Ларс отправился на кухню. Карен же осталась сидеть у бассейна, мрачно разглядывая деревья джакаранды, что отмечали границы ее сада. Все эти переживания по поводу «Оскара» могут испортить так чудно начавшийся день в компании с Ларсом. Она и прежде приглашала его позавтракать и всласть посплетничать – словом, для невинных забав, которыми они предавались еще со дня знакомства на съемках «Безумства в джакузи». Карен всегда говорила, что они с Ларсом все равно что брат и сестра, и, как поется в песне, «делают это для себя». Но сегодня его занимательная и веселая болтовня о том, кто с кем спит и кого в очередной раз поместили в психушку, не могла отвлечь Карен от грустных мыслей.

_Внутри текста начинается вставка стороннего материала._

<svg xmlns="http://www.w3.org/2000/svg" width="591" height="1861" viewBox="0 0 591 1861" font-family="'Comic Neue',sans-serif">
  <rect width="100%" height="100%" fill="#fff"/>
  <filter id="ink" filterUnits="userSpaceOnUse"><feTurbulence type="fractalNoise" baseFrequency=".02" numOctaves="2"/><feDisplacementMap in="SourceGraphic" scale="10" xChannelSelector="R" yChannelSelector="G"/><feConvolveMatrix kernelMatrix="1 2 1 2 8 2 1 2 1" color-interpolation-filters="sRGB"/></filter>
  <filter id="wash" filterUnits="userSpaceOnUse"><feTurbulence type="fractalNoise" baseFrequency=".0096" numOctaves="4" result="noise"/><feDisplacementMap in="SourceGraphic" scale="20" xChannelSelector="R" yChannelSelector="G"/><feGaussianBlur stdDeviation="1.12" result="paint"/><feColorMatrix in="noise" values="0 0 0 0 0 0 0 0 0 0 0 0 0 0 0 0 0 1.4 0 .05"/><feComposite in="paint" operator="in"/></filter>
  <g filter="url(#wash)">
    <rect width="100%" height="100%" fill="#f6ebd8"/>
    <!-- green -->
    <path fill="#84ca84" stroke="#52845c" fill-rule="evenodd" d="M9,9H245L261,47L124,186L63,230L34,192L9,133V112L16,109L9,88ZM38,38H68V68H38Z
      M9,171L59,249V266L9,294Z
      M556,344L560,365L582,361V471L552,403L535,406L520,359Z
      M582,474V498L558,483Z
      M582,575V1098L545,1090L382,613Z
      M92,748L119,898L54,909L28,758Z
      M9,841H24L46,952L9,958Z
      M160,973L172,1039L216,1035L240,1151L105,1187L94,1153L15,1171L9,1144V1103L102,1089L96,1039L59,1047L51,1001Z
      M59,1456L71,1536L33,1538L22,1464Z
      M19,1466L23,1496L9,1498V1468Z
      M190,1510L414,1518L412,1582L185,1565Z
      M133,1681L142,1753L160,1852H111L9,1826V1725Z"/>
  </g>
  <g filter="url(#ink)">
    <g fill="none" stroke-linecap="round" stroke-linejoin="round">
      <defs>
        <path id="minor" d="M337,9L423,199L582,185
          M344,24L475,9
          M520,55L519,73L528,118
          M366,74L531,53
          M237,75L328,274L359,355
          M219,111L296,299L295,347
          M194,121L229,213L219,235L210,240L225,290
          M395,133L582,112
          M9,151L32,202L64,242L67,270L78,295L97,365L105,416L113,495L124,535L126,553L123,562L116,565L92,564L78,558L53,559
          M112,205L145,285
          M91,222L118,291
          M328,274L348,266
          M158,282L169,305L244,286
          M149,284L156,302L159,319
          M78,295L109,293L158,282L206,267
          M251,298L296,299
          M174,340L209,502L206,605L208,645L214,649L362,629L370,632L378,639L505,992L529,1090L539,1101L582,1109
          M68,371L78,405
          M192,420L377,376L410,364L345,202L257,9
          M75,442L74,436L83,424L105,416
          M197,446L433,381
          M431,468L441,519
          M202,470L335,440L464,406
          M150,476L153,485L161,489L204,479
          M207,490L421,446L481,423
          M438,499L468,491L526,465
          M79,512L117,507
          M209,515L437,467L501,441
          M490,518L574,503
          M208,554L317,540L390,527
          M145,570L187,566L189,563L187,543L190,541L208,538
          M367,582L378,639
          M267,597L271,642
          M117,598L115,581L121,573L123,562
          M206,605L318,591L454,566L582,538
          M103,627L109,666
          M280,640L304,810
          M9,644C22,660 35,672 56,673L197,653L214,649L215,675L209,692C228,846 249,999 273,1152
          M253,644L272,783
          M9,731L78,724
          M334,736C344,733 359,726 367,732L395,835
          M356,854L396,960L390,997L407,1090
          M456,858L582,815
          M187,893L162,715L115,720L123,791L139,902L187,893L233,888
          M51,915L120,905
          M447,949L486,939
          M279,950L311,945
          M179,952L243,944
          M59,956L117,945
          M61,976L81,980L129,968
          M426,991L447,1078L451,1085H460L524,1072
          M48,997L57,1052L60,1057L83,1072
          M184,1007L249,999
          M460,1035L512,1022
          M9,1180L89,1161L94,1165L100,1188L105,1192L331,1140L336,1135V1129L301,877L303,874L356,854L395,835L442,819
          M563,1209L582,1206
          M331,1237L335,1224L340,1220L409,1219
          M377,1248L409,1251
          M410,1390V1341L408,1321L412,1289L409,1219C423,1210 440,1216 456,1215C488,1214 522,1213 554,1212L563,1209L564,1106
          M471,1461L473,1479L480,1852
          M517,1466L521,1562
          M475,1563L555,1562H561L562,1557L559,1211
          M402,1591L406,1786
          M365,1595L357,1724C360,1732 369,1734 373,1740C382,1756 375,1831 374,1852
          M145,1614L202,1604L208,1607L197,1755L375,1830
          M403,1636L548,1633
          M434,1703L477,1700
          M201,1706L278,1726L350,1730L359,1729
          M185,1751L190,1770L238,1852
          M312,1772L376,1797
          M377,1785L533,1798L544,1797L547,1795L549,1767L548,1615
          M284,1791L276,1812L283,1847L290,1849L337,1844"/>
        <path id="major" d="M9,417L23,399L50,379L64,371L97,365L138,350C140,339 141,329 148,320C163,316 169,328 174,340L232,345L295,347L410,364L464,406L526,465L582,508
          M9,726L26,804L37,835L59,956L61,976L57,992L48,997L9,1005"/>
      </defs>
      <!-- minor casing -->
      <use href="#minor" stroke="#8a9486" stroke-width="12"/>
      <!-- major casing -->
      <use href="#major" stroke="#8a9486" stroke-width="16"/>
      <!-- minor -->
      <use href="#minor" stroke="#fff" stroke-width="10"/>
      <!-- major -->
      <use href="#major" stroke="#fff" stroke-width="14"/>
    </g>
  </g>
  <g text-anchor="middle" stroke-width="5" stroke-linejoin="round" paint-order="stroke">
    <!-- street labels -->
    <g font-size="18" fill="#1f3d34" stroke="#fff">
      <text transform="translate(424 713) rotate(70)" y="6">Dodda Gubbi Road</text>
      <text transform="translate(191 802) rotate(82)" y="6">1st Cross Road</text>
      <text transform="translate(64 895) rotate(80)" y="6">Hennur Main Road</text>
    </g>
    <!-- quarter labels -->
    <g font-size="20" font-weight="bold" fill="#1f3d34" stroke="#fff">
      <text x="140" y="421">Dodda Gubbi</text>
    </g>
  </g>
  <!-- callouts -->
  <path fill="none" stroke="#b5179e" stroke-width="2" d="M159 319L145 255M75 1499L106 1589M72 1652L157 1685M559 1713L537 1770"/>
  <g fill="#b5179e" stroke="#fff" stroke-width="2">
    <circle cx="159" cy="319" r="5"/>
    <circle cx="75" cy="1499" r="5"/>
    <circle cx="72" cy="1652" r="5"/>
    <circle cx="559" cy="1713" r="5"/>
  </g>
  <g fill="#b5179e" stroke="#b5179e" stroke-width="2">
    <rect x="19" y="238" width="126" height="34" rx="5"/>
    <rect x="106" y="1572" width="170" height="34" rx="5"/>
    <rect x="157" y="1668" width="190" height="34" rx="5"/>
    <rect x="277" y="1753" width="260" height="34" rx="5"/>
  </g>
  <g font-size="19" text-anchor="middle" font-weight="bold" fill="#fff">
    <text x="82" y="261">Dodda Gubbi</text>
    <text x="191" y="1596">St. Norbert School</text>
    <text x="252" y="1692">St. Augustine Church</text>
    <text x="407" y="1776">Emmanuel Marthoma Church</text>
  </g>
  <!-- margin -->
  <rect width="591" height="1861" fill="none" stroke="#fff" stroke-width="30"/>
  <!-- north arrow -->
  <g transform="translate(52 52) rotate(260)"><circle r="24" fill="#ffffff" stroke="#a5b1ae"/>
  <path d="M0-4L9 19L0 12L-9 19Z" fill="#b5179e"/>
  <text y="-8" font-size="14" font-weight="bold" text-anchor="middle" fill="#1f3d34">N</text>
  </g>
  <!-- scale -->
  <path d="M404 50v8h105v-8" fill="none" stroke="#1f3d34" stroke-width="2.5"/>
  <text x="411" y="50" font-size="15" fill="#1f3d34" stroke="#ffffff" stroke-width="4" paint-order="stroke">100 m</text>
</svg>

Она чувствовала, что вокруг нее образовалась пустота. Впрочем, пустота существовала и раньше, и она активно старалась заполнить ее сексом и глупыми амбициями. Теперь же, грезя об «Оскаре», она заглянула этой пустоте, что называется, прямо в глаза. И горькая истина заключалась в том, что, как поняла недавно Карен, даже «Оскар» не в силах изменить ее жизнь. Жизнь должна быть цельной, заполненной чем-то…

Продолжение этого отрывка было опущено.